Un’altra tela di S. Michele, più modesta, si trova nell’oratorio della SS. Trinità, opera di Giuseppe Prepositi (XVIII sec.), allievo di Serafino Tamburelli, atriano purosangue. La tela si trovava, assieme al S. Raffaele, nella parete sinistra, perché erano gli angeli che accompagnavano i fedeli al Signore. L’ultimo restauro (2001) li ha collocati presso l’altar maggiore.
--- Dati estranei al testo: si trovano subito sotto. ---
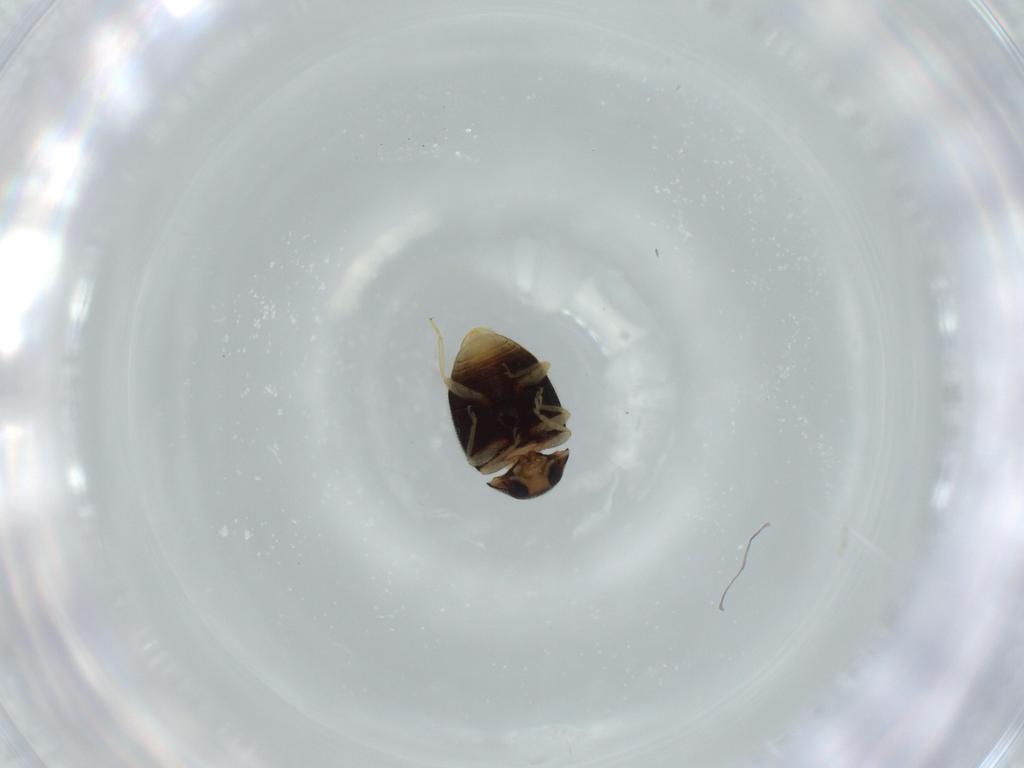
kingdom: Animalia
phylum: Arthropoda
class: Insecta
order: Coleoptera
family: Coccinellidae
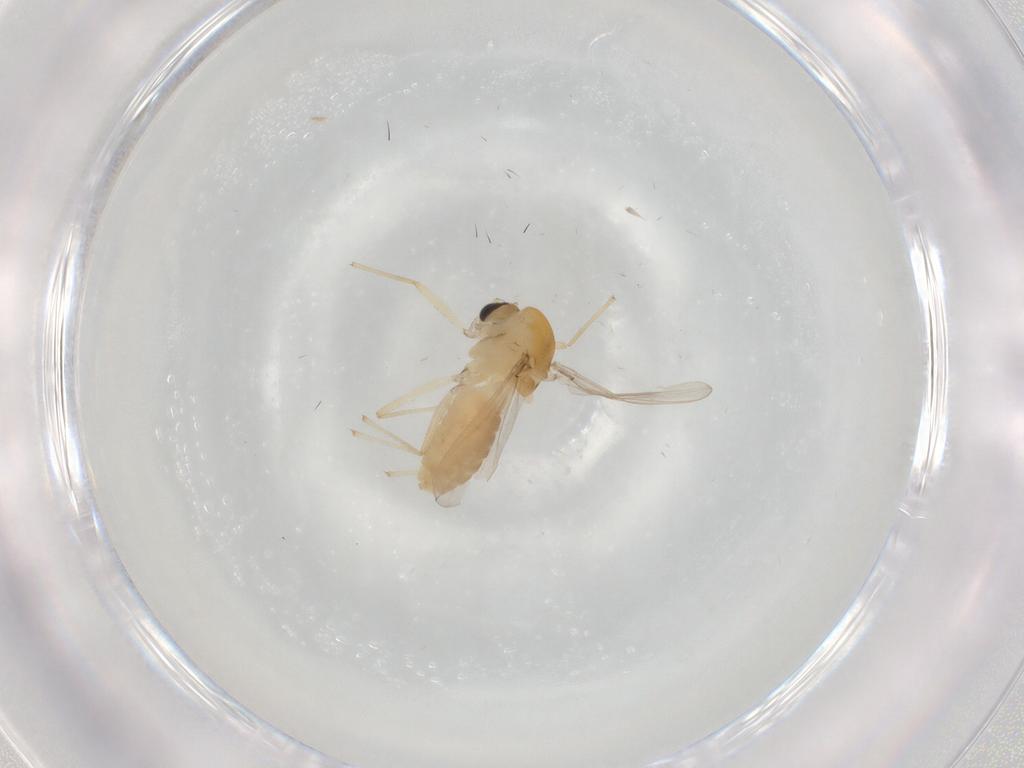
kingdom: Animalia
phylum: Arthropoda
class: Insecta
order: Diptera
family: Chironomidae
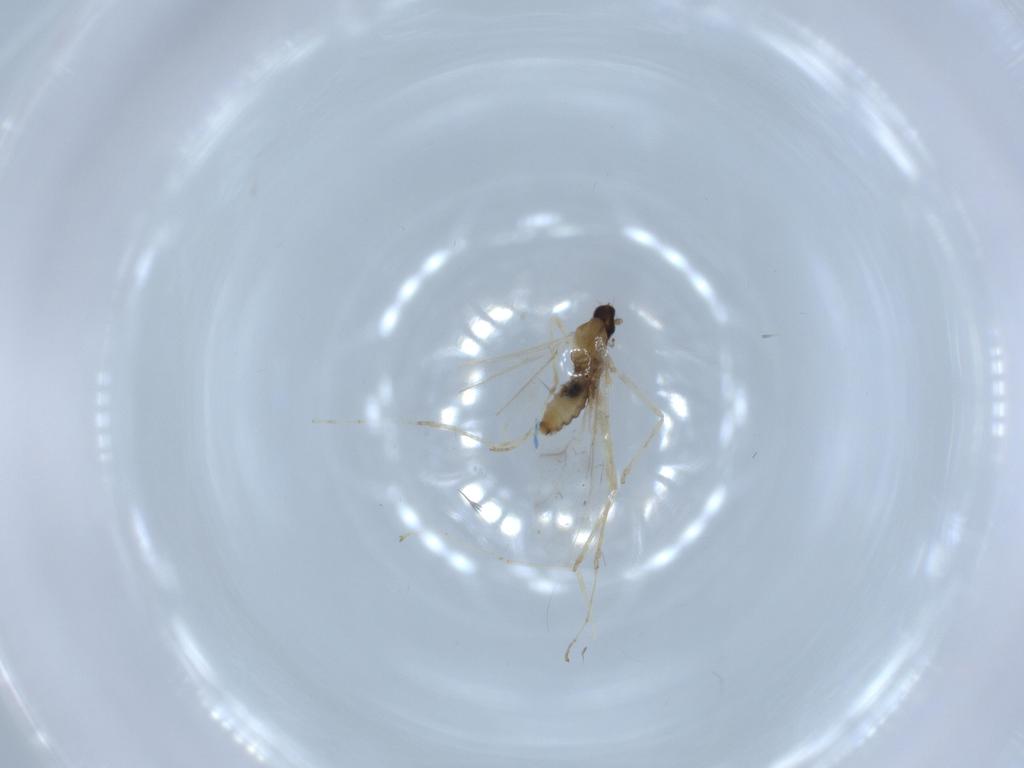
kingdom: Animalia
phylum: Arthropoda
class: Insecta
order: Diptera
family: Cecidomyiidae
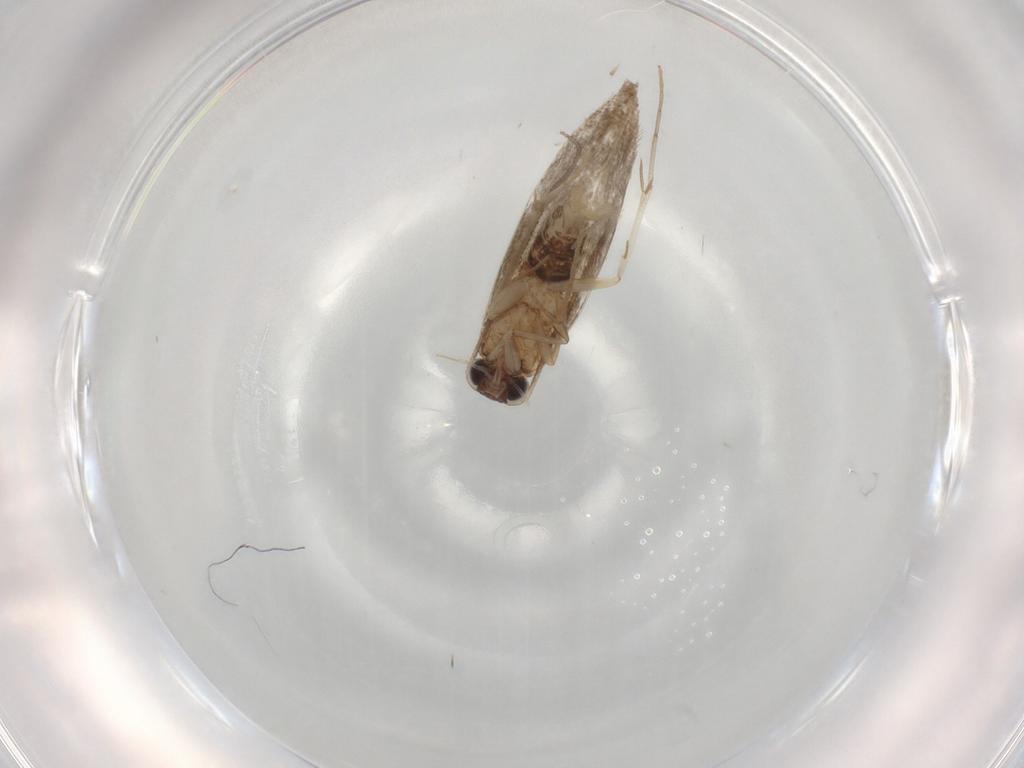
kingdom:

Nella tradizione popolare S. Michele protegge contro il demonio. Per designare una persona particolarmente cattiva si dice: “E’ quello che sta sotto S. Michele!”. Protettore dei commercianti per via della bilancia con cui pesa le anime (come si vede nell’affresco di S. Maria in Piano a Loreto Aprutino), gli è stato preferito in Atri, S. Antonio Abate, nella lotta contro il maligno, perché legato agli animali della campagna. Atri città agricola, e questo è un vanto, perché attraverso l’ubertosità delle campagne ha costruito un passato colmo di cultura e di civiltà.